Dataset excerpt:

<<<<

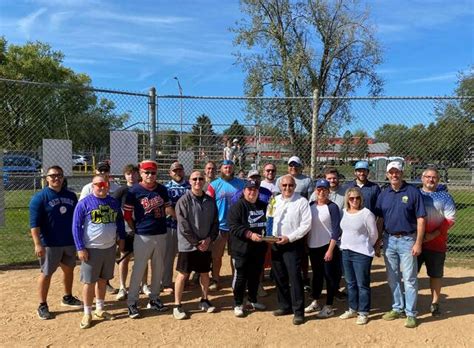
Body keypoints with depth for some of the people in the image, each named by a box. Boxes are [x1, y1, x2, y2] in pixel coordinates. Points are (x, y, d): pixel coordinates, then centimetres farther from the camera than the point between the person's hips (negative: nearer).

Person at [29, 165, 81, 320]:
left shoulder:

>>>>

Prompt: Every line in the data above needs to be given again exactly, pictures aside.

Task answer:
Body keypoints with depth for some of the people in the image, each named by a box. Boxes are [x1, y1, x2, y2] in pixel coordinates. Points are (x, y, d): pixel coordinates, then centimetres farther from the camera than the point between the person's hips (negative: nearer).

Person at [29, 165, 81, 320]:
left shoulder:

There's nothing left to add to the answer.